Happiness that he finds a few days later when he sees the requests via Facebook and Instagram, thanks to which Fiammetta's photos multiply in other contexts: evenings in clubs, portraits in costume by the sea, there is also the photo in full-body suit from which he must have taken that of the professional profile ... a really nice girl, Dave thinks.

So when via Messenger you receive the link to visit Fiammetta's blog with many articles on how to make bread and great leavened products, click on it without thinking twice.

What Dave does not know is that the combination of his actions has led to another pair of eyes, not blue or even belonging to the girl, to have excellent visibility on his corporate PC remotely connected - due to a pandemic - to the human resources systems of the company. Acme Farmaceutici SpA.

Thanks to a piece of software downloaded in a totally oblivious and transparent way from the blog, two skilled hands run on a keyboard - guided by a brain trained in computer compromises. A connection that starts from Eastern Europe slips into untraceable networks up to Dave's laptop, from here via VPN it lands on the application with which ACME manages employee data. Operation not immediate thanks to the use of complex passwords that ACME imposes on its human resources employees ... other than those they use for personal use such as social networks.

But made enormously easier by Dave, who hates this practice and has memorized the password to log into the system directly in the browser, so he doesn't have to remember and type that complex 15-character sequence all the time.

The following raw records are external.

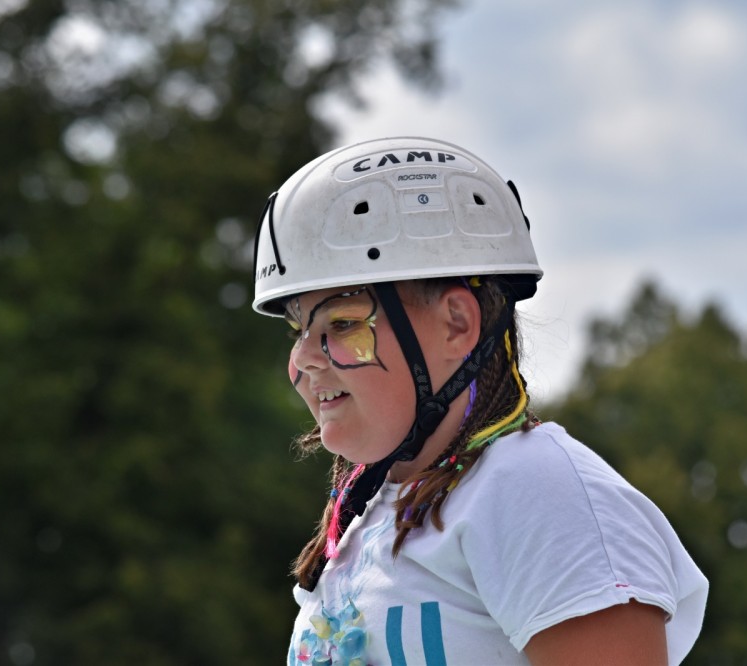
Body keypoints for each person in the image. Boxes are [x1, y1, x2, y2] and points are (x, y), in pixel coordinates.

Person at [251, 137, 708, 665]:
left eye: (344, 324)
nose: (303, 359)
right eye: (299, 332)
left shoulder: (539, 492)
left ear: (456, 324)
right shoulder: (372, 509)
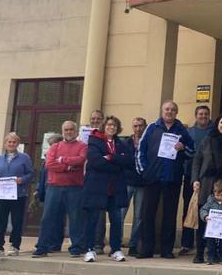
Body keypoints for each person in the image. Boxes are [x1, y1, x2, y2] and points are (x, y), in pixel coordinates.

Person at [136, 100, 195, 259]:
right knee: (147, 214)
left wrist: (183, 147)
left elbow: (192, 151)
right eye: (167, 109)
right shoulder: (152, 128)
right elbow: (141, 150)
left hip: (173, 179)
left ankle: (166, 250)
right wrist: (144, 171)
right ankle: (146, 249)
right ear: (162, 111)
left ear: (176, 113)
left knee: (169, 216)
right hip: (152, 178)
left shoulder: (182, 130)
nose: (169, 112)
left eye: (173, 110)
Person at [81, 116, 133, 262]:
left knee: (116, 220)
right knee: (93, 220)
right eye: (109, 124)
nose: (112, 127)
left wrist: (110, 157)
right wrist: (117, 161)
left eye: (115, 125)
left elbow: (129, 160)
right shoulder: (94, 141)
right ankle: (89, 249)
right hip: (97, 188)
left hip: (114, 189)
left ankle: (116, 249)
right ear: (104, 126)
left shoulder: (120, 143)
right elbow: (96, 161)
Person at [33, 121, 87, 258]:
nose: (69, 132)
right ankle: (42, 247)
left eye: (71, 129)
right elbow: (50, 164)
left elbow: (80, 160)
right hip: (54, 187)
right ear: (62, 131)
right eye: (66, 130)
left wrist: (62, 159)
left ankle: (76, 248)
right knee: (48, 218)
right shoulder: (55, 146)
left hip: (75, 187)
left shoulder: (83, 146)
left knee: (76, 218)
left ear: (76, 131)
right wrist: (68, 167)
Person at [191, 112, 222, 264]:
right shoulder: (207, 140)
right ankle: (199, 252)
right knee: (204, 219)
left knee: (219, 222)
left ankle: (217, 254)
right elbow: (197, 160)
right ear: (217, 124)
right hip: (205, 183)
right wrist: (195, 180)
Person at [0, 132, 34, 258]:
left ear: (18, 144)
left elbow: (30, 174)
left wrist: (22, 179)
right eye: (9, 142)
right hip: (2, 195)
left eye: (14, 142)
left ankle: (15, 245)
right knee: (1, 222)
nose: (11, 144)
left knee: (17, 221)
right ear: (5, 144)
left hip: (18, 195)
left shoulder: (24, 158)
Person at [180, 105, 213, 256]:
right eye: (200, 114)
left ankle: (206, 242)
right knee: (189, 208)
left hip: (209, 177)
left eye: (206, 114)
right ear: (196, 115)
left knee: (208, 209)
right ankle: (186, 243)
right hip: (191, 176)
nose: (203, 116)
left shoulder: (214, 131)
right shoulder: (188, 132)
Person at [121, 117, 147, 256]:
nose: (138, 129)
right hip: (126, 182)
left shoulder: (147, 142)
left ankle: (133, 245)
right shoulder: (125, 142)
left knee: (139, 217)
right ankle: (116, 243)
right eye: (136, 126)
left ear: (145, 127)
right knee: (120, 214)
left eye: (141, 126)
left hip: (142, 184)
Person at [34, 133, 63, 252]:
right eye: (50, 145)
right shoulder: (47, 157)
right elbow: (42, 174)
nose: (52, 147)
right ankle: (44, 242)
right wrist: (38, 188)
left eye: (54, 144)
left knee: (58, 219)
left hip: (59, 189)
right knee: (47, 218)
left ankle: (55, 243)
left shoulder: (61, 157)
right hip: (47, 189)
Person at [87, 109, 107, 254]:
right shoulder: (83, 134)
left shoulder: (105, 137)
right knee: (84, 211)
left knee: (99, 212)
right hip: (82, 177)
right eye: (93, 118)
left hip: (100, 177)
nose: (95, 121)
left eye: (98, 118)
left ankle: (98, 243)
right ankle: (83, 242)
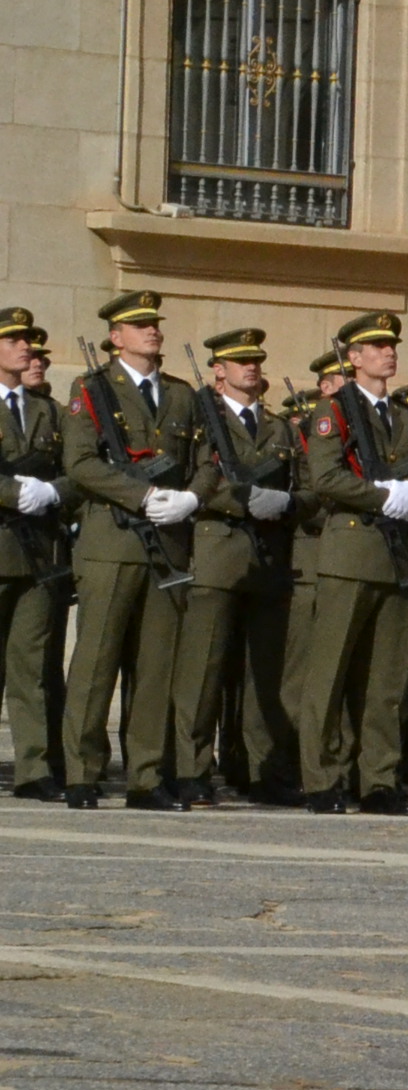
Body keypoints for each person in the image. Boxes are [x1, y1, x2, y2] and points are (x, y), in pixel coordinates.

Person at [62, 292, 204, 809]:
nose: (152, 331)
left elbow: (206, 459)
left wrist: (190, 497)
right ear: (115, 337)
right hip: (112, 542)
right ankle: (82, 772)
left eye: (155, 324)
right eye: (139, 325)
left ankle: (146, 775)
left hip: (167, 543)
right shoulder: (92, 389)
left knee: (155, 667)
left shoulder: (182, 394)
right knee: (96, 663)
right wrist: (140, 495)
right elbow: (79, 463)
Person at [289, 308, 408, 815]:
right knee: (328, 674)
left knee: (384, 679)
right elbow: (325, 477)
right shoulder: (334, 411)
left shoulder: (401, 415)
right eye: (376, 346)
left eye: (391, 345)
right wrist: (379, 496)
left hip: (395, 557)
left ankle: (378, 778)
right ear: (353, 358)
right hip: (350, 552)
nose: (388, 352)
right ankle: (322, 778)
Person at [173, 328, 301, 807]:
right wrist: (243, 501)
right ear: (218, 372)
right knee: (203, 672)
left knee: (264, 674)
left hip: (268, 559)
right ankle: (193, 770)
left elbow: (303, 487)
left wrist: (286, 502)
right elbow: (192, 481)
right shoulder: (205, 421)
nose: (251, 368)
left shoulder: (280, 429)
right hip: (217, 553)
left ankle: (262, 769)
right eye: (239, 361)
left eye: (256, 361)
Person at [0, 309, 68, 800]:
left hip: (39, 555)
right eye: (14, 339)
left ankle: (33, 769)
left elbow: (79, 468)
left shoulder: (49, 411)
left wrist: (51, 492)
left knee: (32, 668)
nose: (26, 347)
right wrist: (10, 493)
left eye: (29, 339)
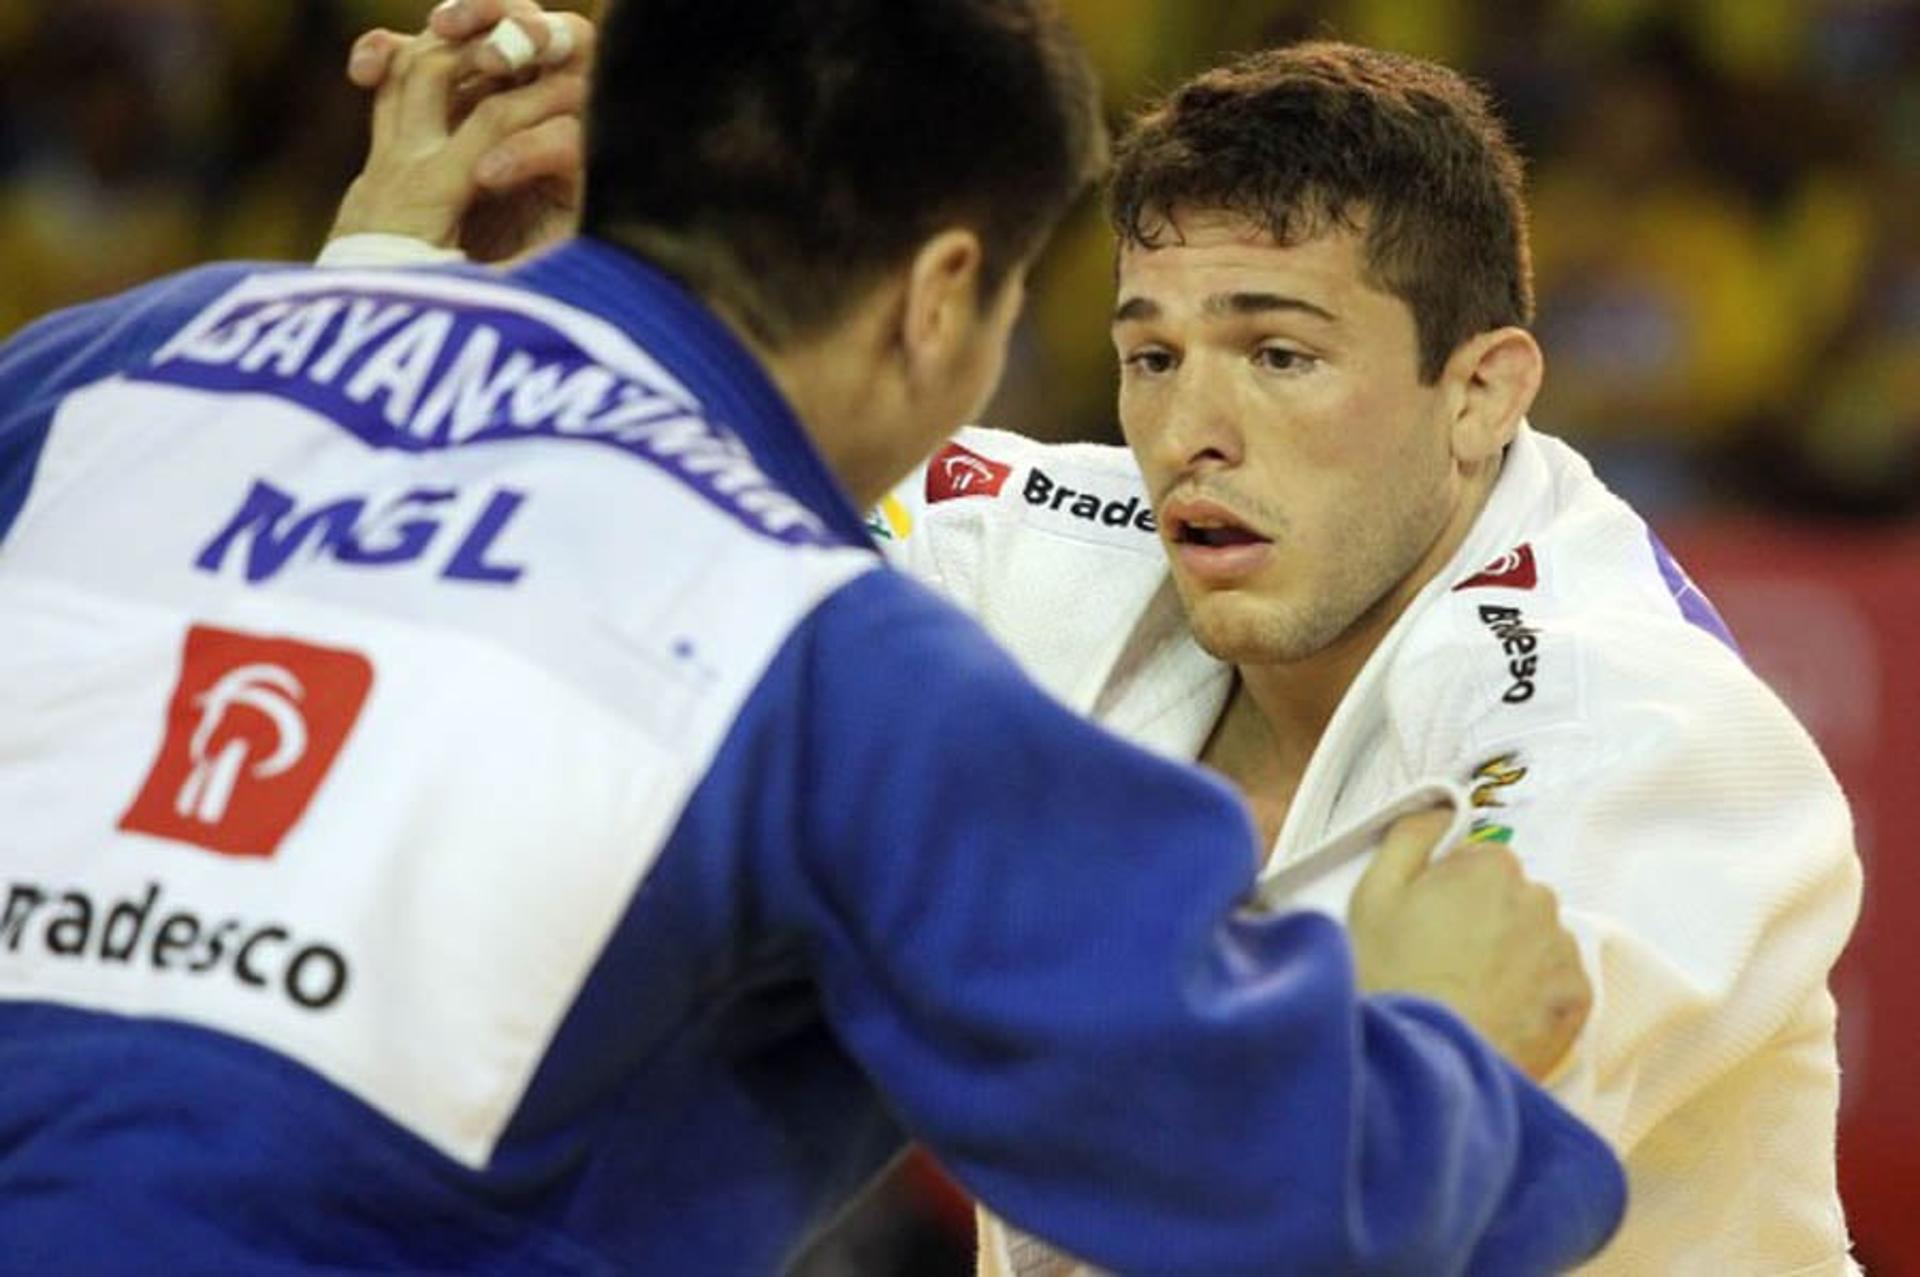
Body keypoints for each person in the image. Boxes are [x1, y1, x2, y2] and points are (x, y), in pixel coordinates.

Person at [0, 3, 1626, 1275]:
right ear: (940, 296)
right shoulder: (826, 661)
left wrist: (363, 291)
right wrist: (1435, 1047)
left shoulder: (92, 375)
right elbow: (1271, 1180)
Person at [330, 11, 1863, 1275]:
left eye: (1280, 353)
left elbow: (1341, 1211)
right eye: (1150, 353)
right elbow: (691, 509)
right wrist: (545, 288)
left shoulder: (1642, 739)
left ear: (1480, 394)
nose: (1192, 432)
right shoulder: (1078, 542)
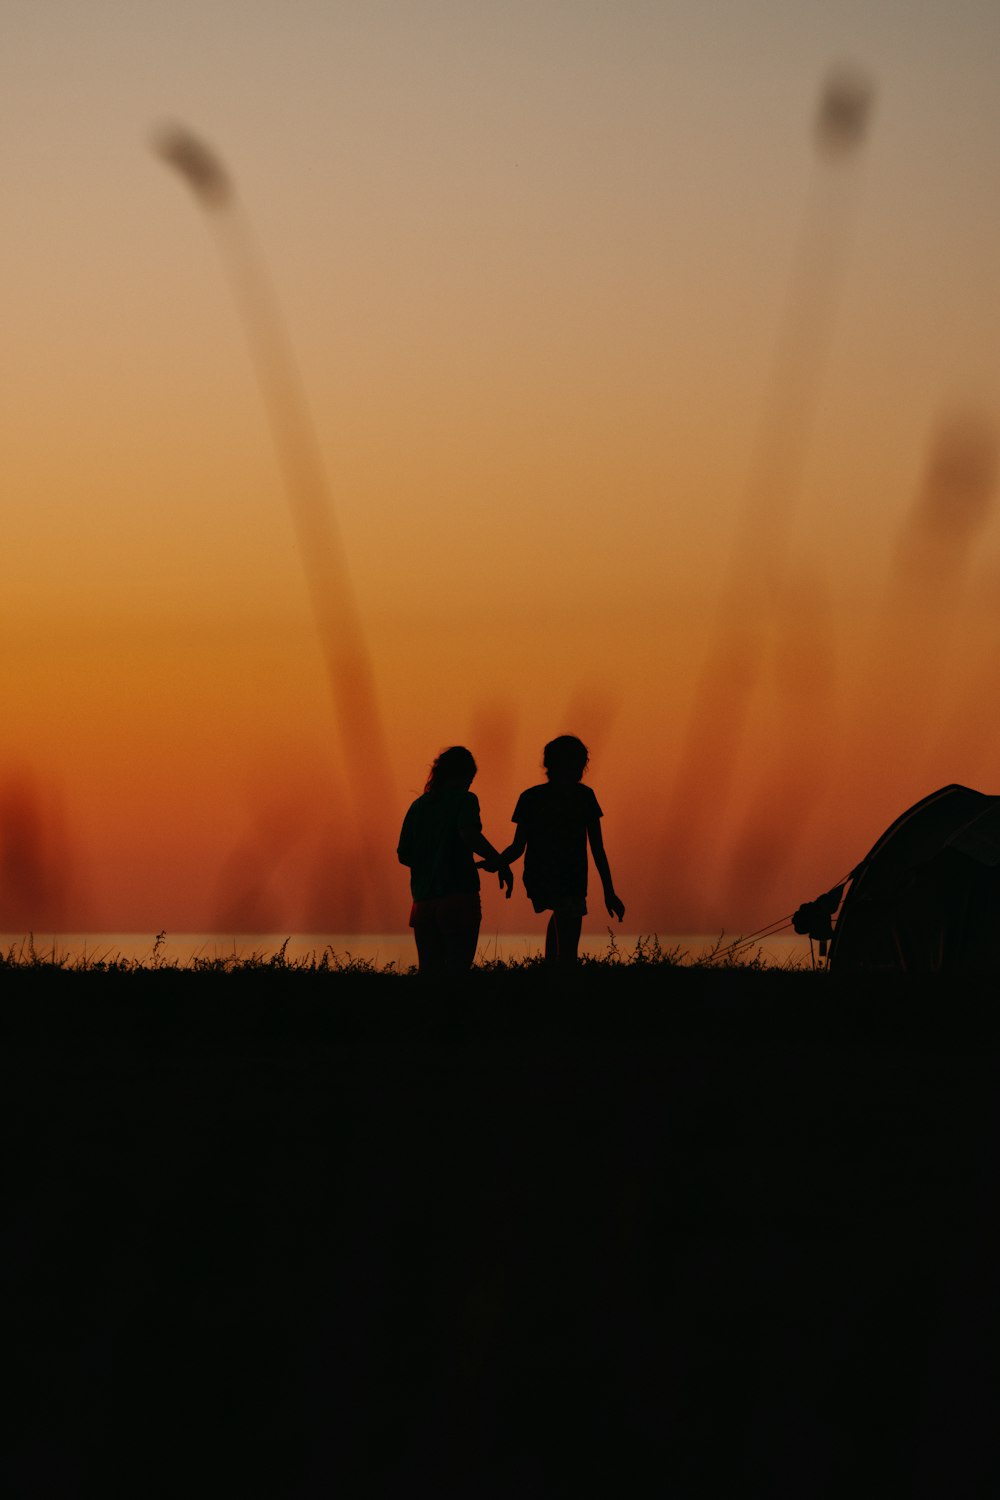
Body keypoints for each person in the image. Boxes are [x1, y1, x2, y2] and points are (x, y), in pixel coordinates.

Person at [499, 734, 625, 967]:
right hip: (570, 880)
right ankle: (561, 990)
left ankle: (550, 972)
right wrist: (609, 891)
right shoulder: (584, 796)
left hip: (539, 879)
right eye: (579, 764)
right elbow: (597, 848)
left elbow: (517, 847)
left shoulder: (530, 797)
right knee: (568, 952)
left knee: (560, 916)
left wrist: (498, 861)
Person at [397, 746, 511, 977]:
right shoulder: (465, 799)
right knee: (458, 971)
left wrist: (430, 862)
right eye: (469, 779)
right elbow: (469, 834)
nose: (470, 785)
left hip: (422, 903)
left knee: (429, 973)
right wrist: (500, 862)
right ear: (464, 776)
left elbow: (404, 855)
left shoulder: (417, 806)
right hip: (458, 896)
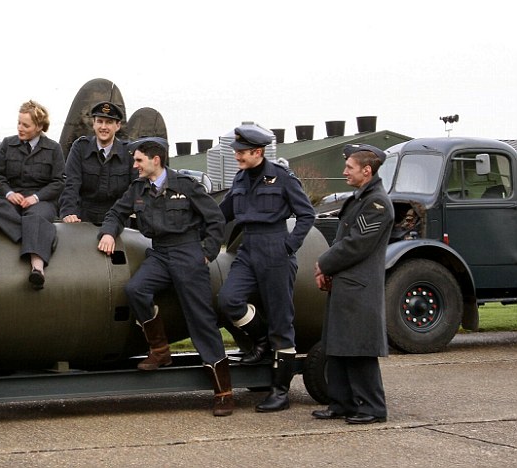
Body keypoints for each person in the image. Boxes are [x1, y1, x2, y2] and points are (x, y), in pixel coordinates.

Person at [97, 138, 232, 416]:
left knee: (200, 319)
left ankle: (223, 392)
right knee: (136, 289)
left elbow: (216, 219)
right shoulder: (138, 188)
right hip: (159, 253)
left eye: (139, 160)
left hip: (187, 253)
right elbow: (116, 212)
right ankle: (160, 349)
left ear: (155, 160)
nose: (135, 165)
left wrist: (206, 253)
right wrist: (109, 232)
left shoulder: (185, 185)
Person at [217, 123, 316, 413]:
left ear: (258, 152)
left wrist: (288, 246)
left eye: (242, 152)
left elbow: (307, 215)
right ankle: (260, 341)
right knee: (229, 300)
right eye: (236, 151)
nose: (237, 156)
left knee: (281, 322)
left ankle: (280, 392)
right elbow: (221, 214)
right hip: (248, 248)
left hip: (276, 248)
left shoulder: (282, 177)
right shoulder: (239, 179)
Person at [312, 144, 394, 424]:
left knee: (359, 348)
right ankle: (342, 403)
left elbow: (356, 244)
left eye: (350, 167)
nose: (344, 171)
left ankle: (372, 407)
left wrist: (324, 262)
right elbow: (343, 240)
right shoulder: (359, 199)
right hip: (346, 283)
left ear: (367, 170)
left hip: (360, 286)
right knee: (338, 345)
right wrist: (329, 270)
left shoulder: (377, 204)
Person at [0, 100, 64, 289]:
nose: (20, 128)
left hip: (40, 200)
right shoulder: (8, 144)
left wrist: (36, 198)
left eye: (25, 125)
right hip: (14, 199)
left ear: (39, 127)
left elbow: (59, 181)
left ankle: (37, 268)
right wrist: (9, 193)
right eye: (19, 123)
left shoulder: (53, 149)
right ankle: (38, 235)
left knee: (35, 217)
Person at [59, 101, 133, 225]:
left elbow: (134, 189)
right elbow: (71, 184)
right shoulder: (80, 148)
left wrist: (115, 221)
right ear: (93, 124)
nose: (103, 127)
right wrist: (69, 212)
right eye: (100, 121)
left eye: (109, 122)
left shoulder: (129, 152)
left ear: (118, 126)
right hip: (83, 217)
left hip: (118, 217)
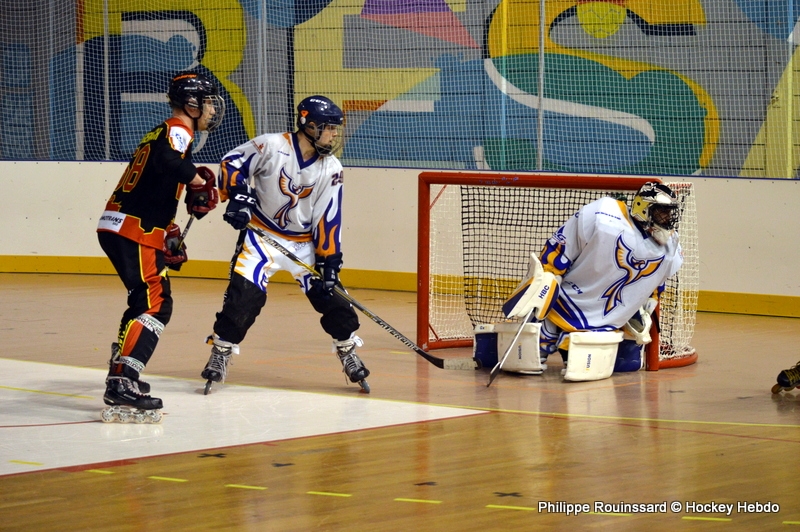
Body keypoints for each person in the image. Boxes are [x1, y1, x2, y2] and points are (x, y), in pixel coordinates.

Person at [200, 95, 370, 393]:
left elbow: (328, 216)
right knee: (243, 300)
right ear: (310, 126)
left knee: (335, 301)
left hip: (304, 245)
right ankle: (221, 351)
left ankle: (347, 350)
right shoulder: (271, 146)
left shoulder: (331, 167)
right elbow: (232, 162)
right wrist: (238, 196)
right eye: (329, 128)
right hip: (261, 238)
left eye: (335, 129)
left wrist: (330, 261)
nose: (333, 135)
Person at [96, 71, 225, 420]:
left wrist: (169, 232)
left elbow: (155, 183)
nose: (213, 109)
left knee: (144, 301)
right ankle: (122, 379)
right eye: (209, 102)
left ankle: (122, 369)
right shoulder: (178, 131)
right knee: (156, 303)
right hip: (132, 230)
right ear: (192, 104)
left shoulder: (161, 132)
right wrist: (198, 182)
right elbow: (169, 162)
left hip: (124, 226)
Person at [502, 182, 683, 377]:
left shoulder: (671, 248)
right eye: (661, 212)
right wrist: (548, 273)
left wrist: (645, 305)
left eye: (669, 213)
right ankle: (538, 341)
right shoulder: (604, 215)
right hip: (567, 300)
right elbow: (563, 246)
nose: (667, 219)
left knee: (593, 367)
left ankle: (569, 346)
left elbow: (657, 282)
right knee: (527, 357)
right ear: (644, 208)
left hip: (606, 319)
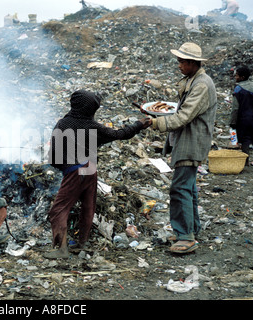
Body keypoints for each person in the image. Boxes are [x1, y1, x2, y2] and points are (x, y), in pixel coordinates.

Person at [44, 89, 152, 259]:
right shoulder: (93, 126)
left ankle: (62, 249)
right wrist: (139, 124)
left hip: (75, 170)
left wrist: (64, 167)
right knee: (88, 206)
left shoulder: (63, 124)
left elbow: (54, 156)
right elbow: (120, 134)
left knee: (58, 210)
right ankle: (82, 243)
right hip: (90, 169)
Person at [147, 42, 217, 254]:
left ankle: (186, 237)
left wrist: (155, 122)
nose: (178, 65)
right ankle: (192, 228)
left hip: (192, 140)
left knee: (180, 188)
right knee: (189, 187)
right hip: (188, 139)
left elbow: (184, 116)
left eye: (181, 62)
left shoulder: (202, 85)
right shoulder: (192, 80)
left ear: (192, 63)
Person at [230, 66, 253, 166]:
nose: (235, 77)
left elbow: (235, 108)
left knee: (245, 138)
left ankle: (246, 160)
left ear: (242, 77)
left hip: (244, 118)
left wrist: (233, 121)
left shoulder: (238, 88)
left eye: (236, 75)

And thank goodness that by accessing the VPN, ACME's IT does not require a one-time password, because the channel is safe!

The following month, ACME's CISO receives one of the worst emails of his career. “We have the complete database of employees: personal data, health status, work history and details of salaries, bonuses and family members to contact in case of an emergency.
In 48 hours this information will be made public, if we do not receive the sum of 20BTC
(currently more than 666 thousand euros, NdA)"

After recovering from the shock, the CISO summons the company's crisis unit and prepares to explain how the hell an accident of this severity could have happened. despite the exorbitant investment in security technology that the company has made over the years.

Investment that provided for the reinforcement of the protection on corporate emails, anti-malware state-of-the-art authentication protection systems, VPNs for connecting remote employees (severely tested by the pandemic), even penetration testing and ongoing no compromise testing performed twice a year - the latest last month.

A protection that covered all seven levels of the ISO / OSI reference model for interconnection and communication between heterogeneous systems: physical, data-link, network, transport, session, presentation and application.

All!

Except for one small but important flaw at level 8: Dave.